Tuesday, 06 December 2005 06:26:46 (GMT Standard Time, UTC+00:00)
Affirmative Action run amok at Microsoft...

They they employ krunksters goes along way toward explaining why their software has so many bugs.

I'm selling my remaining stock.

Redmond ain't for you, Homey. Bon voyage back south where you belong.

Way down south, in Dixie.
Thursday, 08 December 2005 09:27:18 (GMT Standard Time, UTC+00:00)
I am from South Africa, so my "armchair quarterbacking" comes from a dusty soccer field in Africa. I thank MIT and the boys for trying and I am glad they are interested in finding solutions to our problems.

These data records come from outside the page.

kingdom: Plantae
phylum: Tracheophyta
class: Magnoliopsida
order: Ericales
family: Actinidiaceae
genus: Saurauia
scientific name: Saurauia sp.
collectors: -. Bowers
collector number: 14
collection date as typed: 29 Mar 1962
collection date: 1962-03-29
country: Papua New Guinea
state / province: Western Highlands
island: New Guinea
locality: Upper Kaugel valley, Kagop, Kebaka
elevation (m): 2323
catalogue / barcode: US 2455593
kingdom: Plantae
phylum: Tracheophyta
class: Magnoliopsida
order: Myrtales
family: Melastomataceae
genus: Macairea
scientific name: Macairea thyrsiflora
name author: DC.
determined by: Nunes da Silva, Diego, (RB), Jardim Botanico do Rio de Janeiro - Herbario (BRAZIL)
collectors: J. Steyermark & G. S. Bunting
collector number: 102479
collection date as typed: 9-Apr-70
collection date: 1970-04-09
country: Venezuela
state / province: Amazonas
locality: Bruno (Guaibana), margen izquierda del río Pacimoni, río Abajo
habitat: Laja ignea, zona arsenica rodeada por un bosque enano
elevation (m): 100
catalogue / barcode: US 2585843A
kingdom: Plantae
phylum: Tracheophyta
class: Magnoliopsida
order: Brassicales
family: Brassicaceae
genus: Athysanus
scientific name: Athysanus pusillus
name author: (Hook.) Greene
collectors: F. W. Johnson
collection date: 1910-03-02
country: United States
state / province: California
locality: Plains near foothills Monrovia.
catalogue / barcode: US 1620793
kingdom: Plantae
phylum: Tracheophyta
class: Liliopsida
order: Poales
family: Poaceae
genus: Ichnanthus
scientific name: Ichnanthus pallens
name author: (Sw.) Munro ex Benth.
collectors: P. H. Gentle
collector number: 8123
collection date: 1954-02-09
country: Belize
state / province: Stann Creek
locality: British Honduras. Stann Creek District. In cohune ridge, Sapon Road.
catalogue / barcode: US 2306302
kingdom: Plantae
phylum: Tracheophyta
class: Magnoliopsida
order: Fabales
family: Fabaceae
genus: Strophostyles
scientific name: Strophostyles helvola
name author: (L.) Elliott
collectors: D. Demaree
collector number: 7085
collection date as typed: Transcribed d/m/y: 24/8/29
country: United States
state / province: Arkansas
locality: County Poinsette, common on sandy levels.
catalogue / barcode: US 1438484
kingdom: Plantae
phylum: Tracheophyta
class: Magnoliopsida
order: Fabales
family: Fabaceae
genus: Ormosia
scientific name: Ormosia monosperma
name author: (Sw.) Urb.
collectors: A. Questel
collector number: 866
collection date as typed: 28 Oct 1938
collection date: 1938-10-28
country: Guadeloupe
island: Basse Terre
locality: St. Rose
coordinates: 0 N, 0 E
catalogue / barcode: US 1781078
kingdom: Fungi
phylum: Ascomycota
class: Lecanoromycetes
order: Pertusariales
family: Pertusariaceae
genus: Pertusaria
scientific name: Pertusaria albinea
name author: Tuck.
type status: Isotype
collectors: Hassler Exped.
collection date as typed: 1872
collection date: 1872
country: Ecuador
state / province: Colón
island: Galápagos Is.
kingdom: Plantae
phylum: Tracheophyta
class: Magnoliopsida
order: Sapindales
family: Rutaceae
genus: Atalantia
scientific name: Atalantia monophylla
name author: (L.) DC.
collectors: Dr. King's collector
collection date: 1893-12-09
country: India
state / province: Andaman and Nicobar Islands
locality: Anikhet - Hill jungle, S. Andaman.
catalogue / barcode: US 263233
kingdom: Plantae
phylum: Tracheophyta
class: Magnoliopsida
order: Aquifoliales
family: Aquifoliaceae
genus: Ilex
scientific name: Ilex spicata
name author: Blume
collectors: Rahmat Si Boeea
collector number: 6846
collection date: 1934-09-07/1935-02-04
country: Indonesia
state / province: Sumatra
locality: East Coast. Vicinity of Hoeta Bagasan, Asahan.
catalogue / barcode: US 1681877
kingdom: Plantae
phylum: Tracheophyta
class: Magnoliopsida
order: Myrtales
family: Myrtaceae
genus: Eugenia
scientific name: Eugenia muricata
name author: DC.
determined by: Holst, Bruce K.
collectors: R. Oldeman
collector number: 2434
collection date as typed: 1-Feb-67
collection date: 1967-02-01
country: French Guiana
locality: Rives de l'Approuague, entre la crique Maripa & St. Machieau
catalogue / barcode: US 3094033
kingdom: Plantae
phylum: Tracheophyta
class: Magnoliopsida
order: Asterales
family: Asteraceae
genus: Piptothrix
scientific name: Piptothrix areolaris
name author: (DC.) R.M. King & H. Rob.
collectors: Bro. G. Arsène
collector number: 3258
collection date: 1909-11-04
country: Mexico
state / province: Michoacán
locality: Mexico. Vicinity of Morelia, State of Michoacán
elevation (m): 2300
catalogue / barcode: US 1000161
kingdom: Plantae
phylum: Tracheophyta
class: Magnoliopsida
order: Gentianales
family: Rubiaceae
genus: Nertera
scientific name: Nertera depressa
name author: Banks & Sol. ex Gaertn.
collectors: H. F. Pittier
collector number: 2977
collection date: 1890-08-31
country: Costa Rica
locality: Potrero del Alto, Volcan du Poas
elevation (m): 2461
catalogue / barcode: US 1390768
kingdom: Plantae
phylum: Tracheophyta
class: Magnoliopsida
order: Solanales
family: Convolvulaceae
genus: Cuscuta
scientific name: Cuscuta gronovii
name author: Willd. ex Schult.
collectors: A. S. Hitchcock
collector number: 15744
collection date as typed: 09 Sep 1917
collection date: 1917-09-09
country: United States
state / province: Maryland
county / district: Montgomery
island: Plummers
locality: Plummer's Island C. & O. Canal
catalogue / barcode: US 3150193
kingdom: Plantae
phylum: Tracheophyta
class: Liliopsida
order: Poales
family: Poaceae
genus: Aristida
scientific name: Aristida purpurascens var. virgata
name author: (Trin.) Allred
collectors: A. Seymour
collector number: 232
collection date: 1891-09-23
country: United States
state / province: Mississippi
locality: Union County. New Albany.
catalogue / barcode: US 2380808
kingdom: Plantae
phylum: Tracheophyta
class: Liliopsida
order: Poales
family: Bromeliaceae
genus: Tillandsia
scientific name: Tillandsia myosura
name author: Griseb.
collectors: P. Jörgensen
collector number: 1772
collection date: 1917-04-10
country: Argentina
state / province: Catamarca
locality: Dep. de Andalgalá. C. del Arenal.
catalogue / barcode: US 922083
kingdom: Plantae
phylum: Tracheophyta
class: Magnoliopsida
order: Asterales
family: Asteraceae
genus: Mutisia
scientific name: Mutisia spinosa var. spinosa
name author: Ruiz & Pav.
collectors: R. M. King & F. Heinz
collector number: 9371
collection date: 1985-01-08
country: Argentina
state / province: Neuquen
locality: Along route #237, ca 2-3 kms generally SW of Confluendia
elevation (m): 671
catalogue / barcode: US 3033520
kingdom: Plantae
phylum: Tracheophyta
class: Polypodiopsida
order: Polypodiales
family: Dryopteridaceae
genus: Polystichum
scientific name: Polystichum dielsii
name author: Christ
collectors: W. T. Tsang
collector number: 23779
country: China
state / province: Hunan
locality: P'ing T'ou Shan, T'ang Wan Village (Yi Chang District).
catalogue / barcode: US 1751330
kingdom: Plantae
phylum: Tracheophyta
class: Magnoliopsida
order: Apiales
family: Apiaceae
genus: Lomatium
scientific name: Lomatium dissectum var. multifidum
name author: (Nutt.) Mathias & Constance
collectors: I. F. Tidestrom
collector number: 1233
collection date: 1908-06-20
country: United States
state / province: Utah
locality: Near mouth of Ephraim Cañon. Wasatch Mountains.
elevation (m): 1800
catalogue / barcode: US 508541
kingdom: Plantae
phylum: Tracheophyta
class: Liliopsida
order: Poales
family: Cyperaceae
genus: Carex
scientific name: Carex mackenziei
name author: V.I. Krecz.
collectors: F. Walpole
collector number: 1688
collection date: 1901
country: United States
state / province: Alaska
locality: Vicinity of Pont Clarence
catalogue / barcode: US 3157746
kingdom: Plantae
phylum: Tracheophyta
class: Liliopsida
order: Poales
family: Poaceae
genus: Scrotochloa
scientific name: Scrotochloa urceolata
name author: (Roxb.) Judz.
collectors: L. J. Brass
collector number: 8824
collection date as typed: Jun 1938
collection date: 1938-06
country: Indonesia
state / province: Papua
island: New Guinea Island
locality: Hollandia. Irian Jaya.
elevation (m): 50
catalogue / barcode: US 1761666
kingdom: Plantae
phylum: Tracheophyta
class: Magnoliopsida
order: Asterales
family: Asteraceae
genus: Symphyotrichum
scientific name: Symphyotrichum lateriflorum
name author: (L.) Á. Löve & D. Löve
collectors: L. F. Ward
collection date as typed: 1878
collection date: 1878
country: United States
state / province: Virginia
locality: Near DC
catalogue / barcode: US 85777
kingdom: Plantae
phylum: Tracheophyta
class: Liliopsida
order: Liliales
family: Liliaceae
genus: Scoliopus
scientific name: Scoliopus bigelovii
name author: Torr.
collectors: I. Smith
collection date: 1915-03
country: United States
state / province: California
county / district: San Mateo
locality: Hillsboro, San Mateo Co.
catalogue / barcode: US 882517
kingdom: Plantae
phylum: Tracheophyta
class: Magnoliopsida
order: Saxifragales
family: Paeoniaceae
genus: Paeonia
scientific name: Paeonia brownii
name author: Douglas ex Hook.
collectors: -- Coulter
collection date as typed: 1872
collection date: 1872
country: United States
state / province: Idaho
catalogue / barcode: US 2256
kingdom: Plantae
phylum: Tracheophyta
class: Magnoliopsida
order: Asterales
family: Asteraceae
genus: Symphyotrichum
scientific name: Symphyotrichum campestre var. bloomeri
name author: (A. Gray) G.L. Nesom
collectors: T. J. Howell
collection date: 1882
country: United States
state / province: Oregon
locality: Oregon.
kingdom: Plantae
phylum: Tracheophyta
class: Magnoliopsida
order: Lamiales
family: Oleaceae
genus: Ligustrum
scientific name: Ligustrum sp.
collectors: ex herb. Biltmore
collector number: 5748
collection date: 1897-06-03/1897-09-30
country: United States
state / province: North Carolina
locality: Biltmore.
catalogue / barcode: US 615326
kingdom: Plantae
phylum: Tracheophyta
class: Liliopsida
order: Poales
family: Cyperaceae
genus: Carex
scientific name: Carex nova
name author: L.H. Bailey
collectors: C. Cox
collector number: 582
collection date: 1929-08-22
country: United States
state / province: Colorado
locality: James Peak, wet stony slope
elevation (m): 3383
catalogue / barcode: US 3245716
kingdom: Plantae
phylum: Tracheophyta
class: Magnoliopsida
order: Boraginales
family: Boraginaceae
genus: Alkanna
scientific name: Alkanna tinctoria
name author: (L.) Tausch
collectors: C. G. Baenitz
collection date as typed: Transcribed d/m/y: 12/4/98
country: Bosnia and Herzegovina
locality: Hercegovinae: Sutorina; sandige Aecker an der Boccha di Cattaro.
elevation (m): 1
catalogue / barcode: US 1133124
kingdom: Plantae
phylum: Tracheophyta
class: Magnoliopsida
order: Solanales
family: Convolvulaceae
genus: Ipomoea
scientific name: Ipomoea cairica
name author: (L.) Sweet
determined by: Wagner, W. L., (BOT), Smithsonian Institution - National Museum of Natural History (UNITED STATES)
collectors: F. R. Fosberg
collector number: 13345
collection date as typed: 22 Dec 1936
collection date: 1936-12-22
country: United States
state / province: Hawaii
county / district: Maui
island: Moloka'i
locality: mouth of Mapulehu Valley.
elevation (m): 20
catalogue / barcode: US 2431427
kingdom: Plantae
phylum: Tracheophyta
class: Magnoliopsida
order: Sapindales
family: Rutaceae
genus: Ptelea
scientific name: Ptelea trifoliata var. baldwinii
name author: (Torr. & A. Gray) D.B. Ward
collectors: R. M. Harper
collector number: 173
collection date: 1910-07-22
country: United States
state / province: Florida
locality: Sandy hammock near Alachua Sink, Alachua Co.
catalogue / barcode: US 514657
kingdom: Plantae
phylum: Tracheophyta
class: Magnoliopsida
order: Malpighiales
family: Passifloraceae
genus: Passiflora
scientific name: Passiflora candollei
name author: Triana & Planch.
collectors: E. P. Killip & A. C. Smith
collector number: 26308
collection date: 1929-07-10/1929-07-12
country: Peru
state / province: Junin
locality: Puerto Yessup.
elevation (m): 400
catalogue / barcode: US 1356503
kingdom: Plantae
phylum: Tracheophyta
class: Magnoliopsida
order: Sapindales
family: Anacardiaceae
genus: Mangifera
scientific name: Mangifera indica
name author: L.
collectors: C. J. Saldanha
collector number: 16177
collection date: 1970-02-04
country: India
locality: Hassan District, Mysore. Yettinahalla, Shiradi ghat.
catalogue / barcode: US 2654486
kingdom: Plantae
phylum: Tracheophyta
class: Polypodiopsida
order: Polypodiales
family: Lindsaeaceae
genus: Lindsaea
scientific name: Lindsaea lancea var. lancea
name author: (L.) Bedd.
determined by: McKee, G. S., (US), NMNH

Unfortuanately I think the $100 laptop will have a tiny impact, probably less than the money that was invested in its development would have had if applied directly to sound charities in the region. While it is true Africa is not one big slum (especially in South Africa where there is the best of the 1st world and the worst of the 3rd world) the range of wealth is not a smooth gradient. There are big gaps between the destitute, the poor, the middle class and the wealthy. This applies to the schools and community centers that this laptop might be found in.

The schools I went to had computers and I was fortunate. We were not rich but the capabilities of this laptop would have been next to useless for us in comparison to what we did have. The next level of schooling down from us could not afford a $100 laptop and, more importantly, even when given one would not have the support, skills and long lasting structure to keep it running. They have problems with things like doors on classrooms, glass in windows, chalk for blackboards and even having a classroom at all.

There was no middle-ground between "us and them." No school which needed that laptop and could make use of it.

I am not ungrateful, like I said I am glad people care enough to try. But there seems to be a bit of a gap between what they hope for and what is the reality and how what they have made can advance that reality. The impact will be small, a lot smaller than all the hype and lavish launch campaigns surrounding the laptop.

Then again; I hope I am proven wrong. I hope in a few years time we see these laptops all over Africa improving the lives of many. I'd be happy if I am wrong.